Mit dem Gerät lassen sich die Platten nicht nur voneinander trennen, sondern auch exakt zuschneiden. Für das Pilothaus in Mehrow blieb nicht eine Wandplatte in der Originalform. Jede einzelne wurde zugeschnitten, manche sogar in Streifen. Der Architekt Hervé Biele, der das Pilothaus in Mehrow entworfen hat, verwendete die Streifen aus den Platten als Pfeiler. Einer ist nur 65 Zentimeter breit, trägt aber ein ganzes überstehendes Zimmer. Beton härtet mit der Zeit nach, indem er Wasserdampf abgibt, die DDR-Platten vergleicht Biele mit einem "gut abgehangenen Schinken".
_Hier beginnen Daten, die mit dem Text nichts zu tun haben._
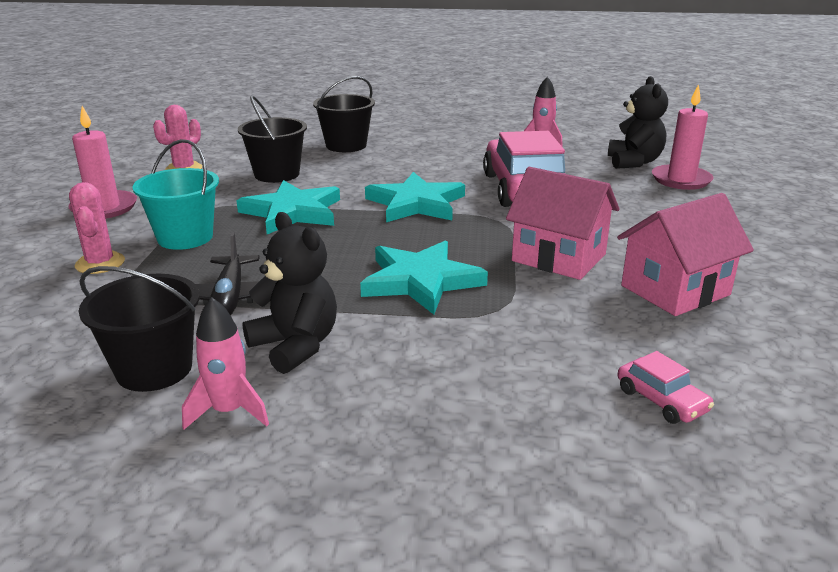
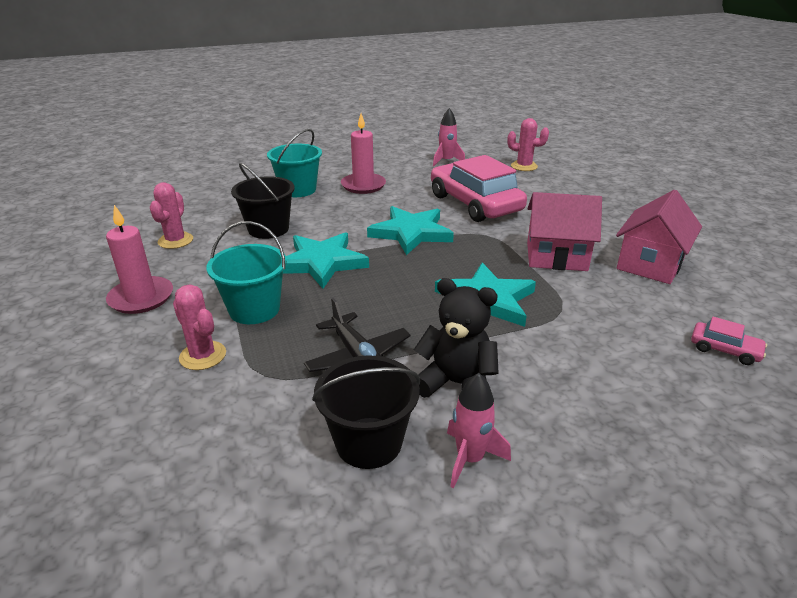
camera: 25 degrees left, 5 degrees up
black bucket [313,76,375,152] -> turquoise bucket [267,129,322,197]
black teddy bear [608,76,668,169] -> pink cactus [507,118,549,171]
pink candle [652,84,713,190] -> pink candle moved to [341,113,386,194]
Biele hat das Haus so gestaltet, dass man ihm nicht ansieht, was es einmal war. So hat er große Fenster und gestaffelte Höhen eingebaut, im Esszimmer hängt die Decke etwas niedriger als in den anderen Räumen. Der Architekt räumt allerdings ein, dass das recycelte Baumaterial Grenzen hat: "Man muss sich für eine klare, strenge Architektur entscheiden. Verschnörkeltes und Verwinkeltes wäre sicherlich nur schwer möglich."

Trotzdem will er zeigen, dass aus Plattenbau-Material Eleganz entstehen kann. Das erste Pilothaus, das ein anderes Forscherteam im Jahr 2001 in Cottbus aus diesem Baustoff gebaut hat, war aus Bieles Sicht noch "ein geschrumpftes Plattengebäude". Dort hätten die Ingenieure die Elemente eins zu eins übernommen. "Da stand dann zum Beispiel das Treppenhaus aus einem elfstöckigen Gebäude in einem Einfamilienhaus. Das sah gewaltig aus."
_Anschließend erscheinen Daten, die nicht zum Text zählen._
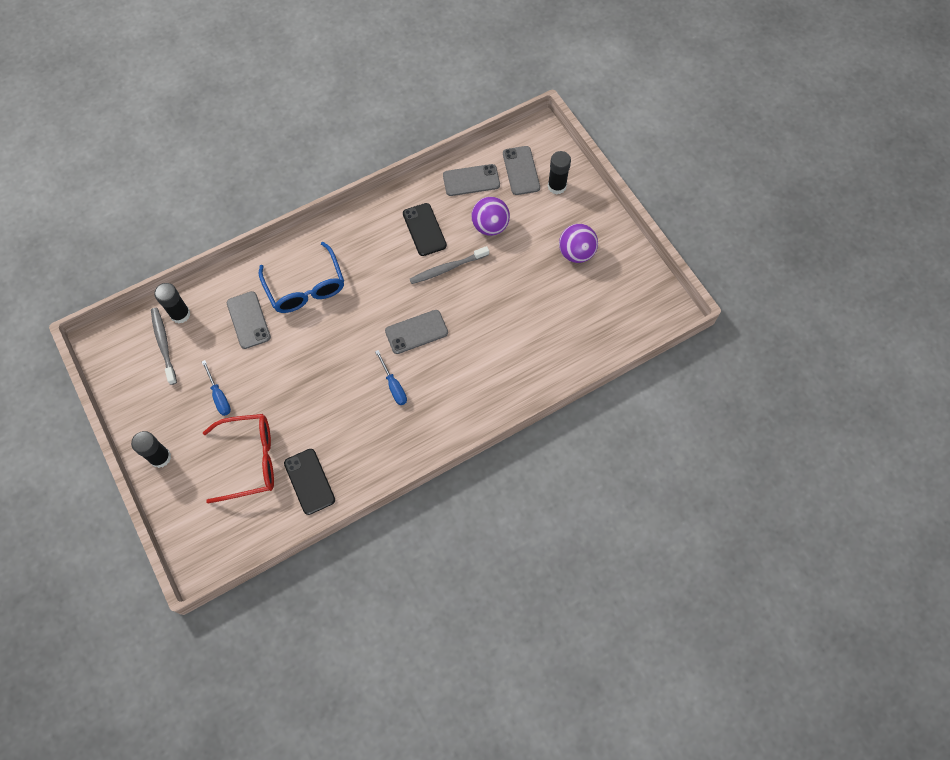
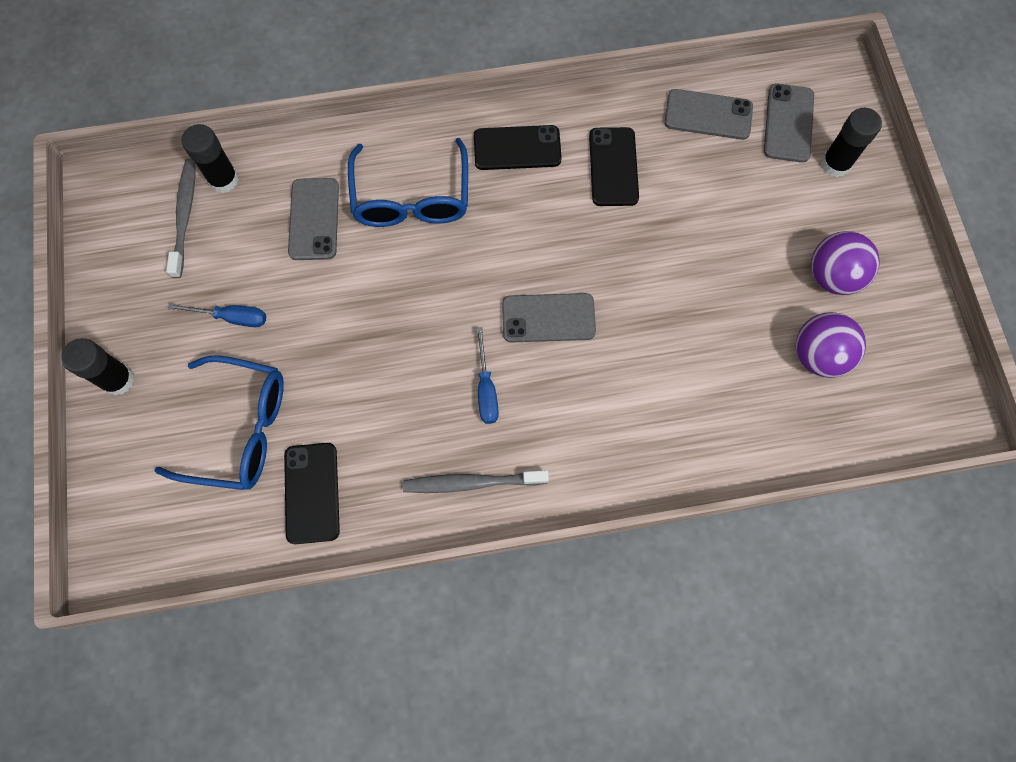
camera: 20 degrees right, 5 degrees up
blue screwdriver [202,360,231,416] -> blue screwdriver turned 75 degrees counterclockwise [168,303,266,327]
red glasses [203,414,274,503] -> blue glasses [155,355,284,490]
grey toothbrush [410,246,489,284] -> grey toothbrush moved to [403,470,549,493]
purple ball [471,197,510,236] -> purple ball moved to [796,312,866,378]
none -> black phone [474,125,562,170]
Biele sagt, er wolle seine Entwürfe stärker an die Wünsche von Bauherren anpassen. Der Architekt und die Ingenieure von der TU Berlin haben vor, die Neubauten aus dem Recycling-Material marktreif zu machen. Ein Rohbau aus weiter verarbeiteten Platten kostet etwa 20 Prozent weniger als einer aus neuem Material - vorausgesetzt, die Logistik klappt. Denn wenn zum Beispiel die abgerissenen Platten nicht zur richtigen Zeit bei der neuen Baustelle ankommen, muss der Kran warten, und das wird teuer.

Auch darf das neue Haus nicht weiter als 60 Kilometer von der Abbruchstelle entfernt sein, denn sonst kostet der Transport zu viel. Da passt es gut, dass viele Berliner ins Umland ziehen. Für die neuen Landbewohner wollen Asam und Kollegen Ein- und Zweifamilienhäuser aus Berliner Plattenbauten errichten.

Das Plattenbau-Recycling soll auch ökologischen Nutzen haben: Das alte Material weiterzuverwenden statt neuen Baustoff herzustellen, spart Energie. Und wer sein recyceltes Haus wieder loswerden will, kann es einfach auseinander nehmen und entsorgen. Denn die Ingenieure verbinden die Beton-Elemente nur mit Dübeln, so lassen sie sich leicht wieder trennen.